Important context here is that Robinson Cano’s season-long suspension after testing positive for a banned substance removed his $24-million hit this season, but that same amount remains on the ledger in each of the next two years. If they’re going to extend Lindor, continue to carry Jacob deGrom’s $37.5 million, consider extending Noah Syndergaard, Marcus Stroman, Michael Conforto or any of their other pending free agents, it’s fair to wonder if they can, or if it’s sensible, to carry another big ticket like Springer, too.
Mets president Sandy Alderson hinted at a yellow light there, but between Lindor, Carrasco, James McCann and Trevor May, it’s already been a pretty solid off-season.
Hence, there’s a pathway to Springer for Toronto, especially if Atkins and crew decide that’s it and it’s time to go get him. At $125 million over five years, maybe the Mets match, but if the Blue Jays move closer to $150 million over five years, does that seal the deal?

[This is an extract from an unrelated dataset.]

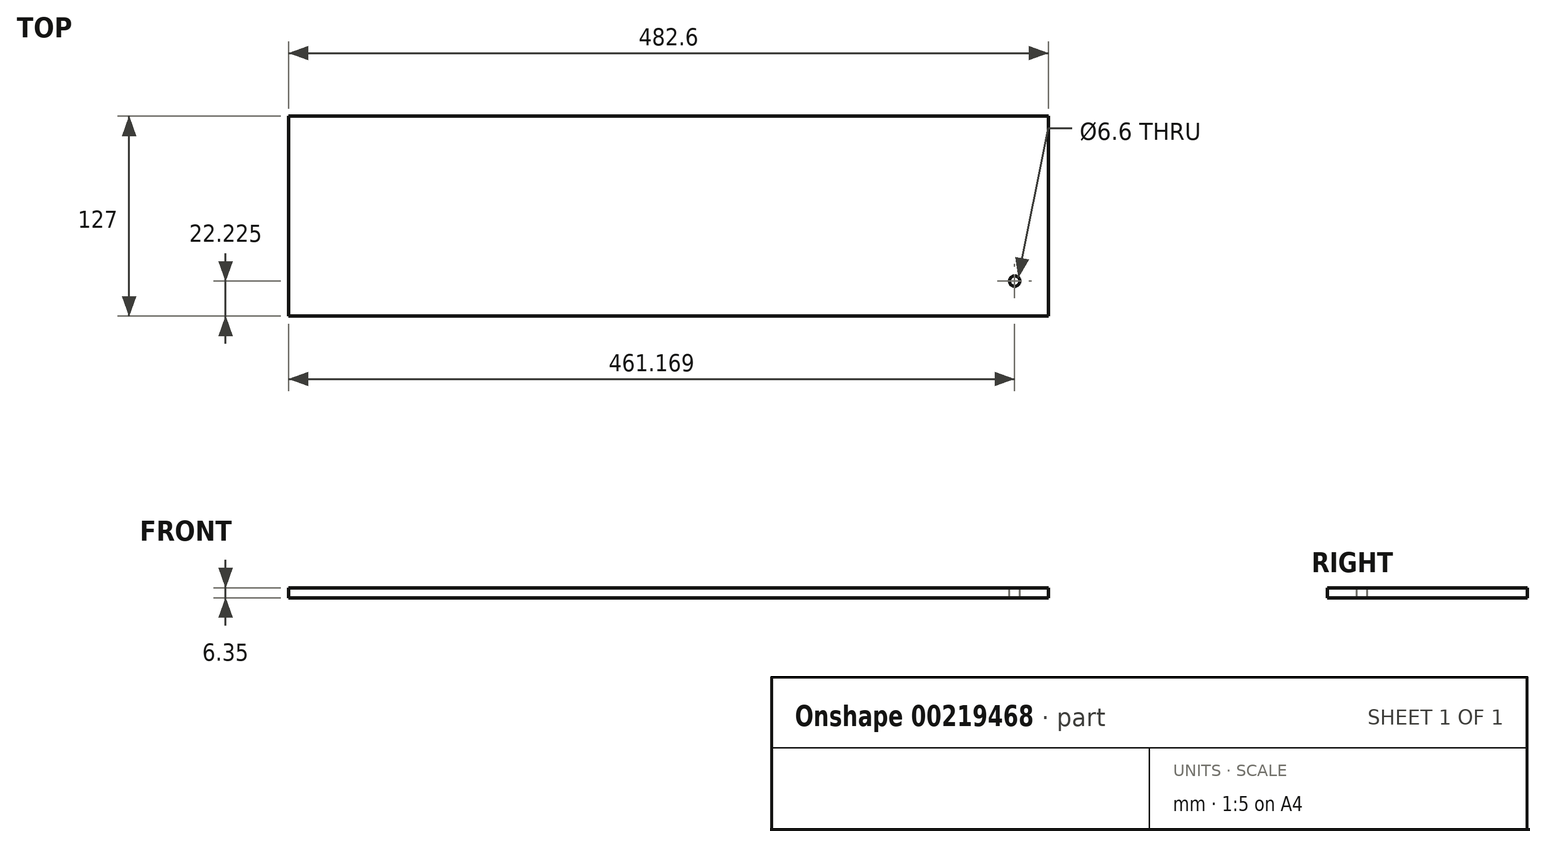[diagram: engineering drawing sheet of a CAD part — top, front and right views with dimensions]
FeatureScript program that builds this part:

They need to find out now, and pivot quickly if that’s not going to happen, deciding who they’re going to overpay for, because that’s what it will take. The reason they landed Hyun-Jin Ryu last winter was because they gave him a fourth year, and some have suggested they were the only team willing to do so.
So far, the Blue Jays have stood firm on their valuations, refusing to budge. One source suggested that’s what happened with Kim, who got similar dollars but over a shorter term with the Padres, and there was similar speculation about a line in the sand stare-down with Sugano’s camp.
With lesser-known commodities, that’s understandable. But at some point, they have to ante up and it’s better if it’s for someone they have total conviction in, rather than someone who the market drove to them and fell into their financial comfort zone.
After all, if the Blue Jays aren’t willing to swallow inefficient back-ends to deals, and are going to wallow in the mid-tier market safety of two- or three-year contracts, then they’re not really advancing the program as aggressively as they should be.
And if they’re not going to do what it takes in free agency, then maybe they’re better off using their prospect capital to trade for players, since it’s traditionally been easier for the Blue Jays to keep players in Toronto than lure them here in the first place.
In return for Lindor and Carrasco, Cleveland picked up shortstop Amed Rosario, well-regarded infielder Andres Gimenez, rookie-ball righty Josh Wolf and outfielder Isaiah Greene, a second-round pick this past summer.
Rosario is an established big-leaguer while Gimenez posted a .732 OPS over 49 games in his rookie year last summer. If Cleveland was set on getting a young infielder ready to step in, the Blue Jays wouldn’t have a match for that not named Bichette, Cavan Biggio or Vladimir Guerrero Jr., obvious non-starters.
Maybe the Blue Jays could have built a package around Lourdes Gurriel Jr., and top prospect Jordan Groshans. But doing that for one guaranteed year of Lindor while also creating a hole in left field that would cost $10 million or so to backfill is a good way to shorten their competitive window.
Adding two years and an option on Carrasco, who ZiPS projects to be worth 2.9 fWAR this season, would have helped, and maybe framed in that light it changes some of the math.
Only Ryu projects better under ZiPS at 3.1, with Robbie Ray next at 2.5, so picking up Carrasco, even with $27 million guaranteed over the next two years, would have upgraded the rotation, another area of priority.
For whatever reason, it didn’t happen, and now the Blue Jays must decide what’s next. Plenty of good players remain and some of them will eventually take their money, but they should go get who they really want, rather than allow others to decide the path forward for them.